__PROBLEM TO WORK ON__:
An exact copy of the data is needed, but without any of its images.

Saved entries:
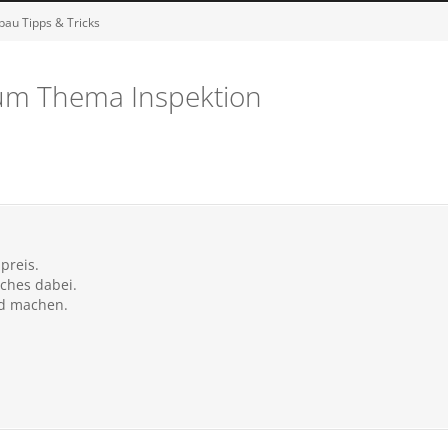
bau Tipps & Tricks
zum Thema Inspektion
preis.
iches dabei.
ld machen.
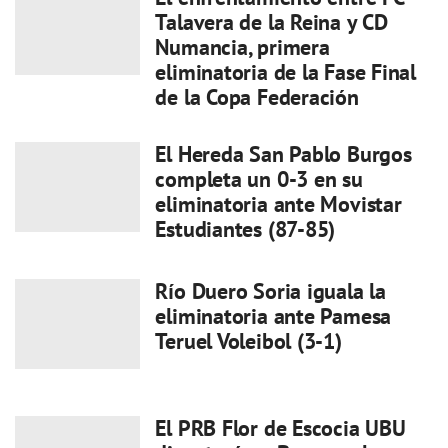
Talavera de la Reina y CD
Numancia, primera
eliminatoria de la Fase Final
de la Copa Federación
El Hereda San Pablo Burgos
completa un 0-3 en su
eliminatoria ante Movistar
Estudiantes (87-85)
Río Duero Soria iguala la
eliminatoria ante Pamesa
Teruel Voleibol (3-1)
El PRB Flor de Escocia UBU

__COMPLETED EXERCISE__:
bau Tipps & Tricks
zum Thema Inspektion
preis.
iches dabei.
ld machen.
Talavera de la Reina y CD
Numancia, primera
eliminatoria de la Fase Final
de la Copa Federación
El Hereda San Pablo Burgos
completa un 0-3 en su
eliminatoria ante Movistar
Estudiantes (87-85)
Río Duero Soria iguala la
eliminatoria ante Pamesa
Teruel Voleibol (3-1)
El PRB Flor de Escocia UBU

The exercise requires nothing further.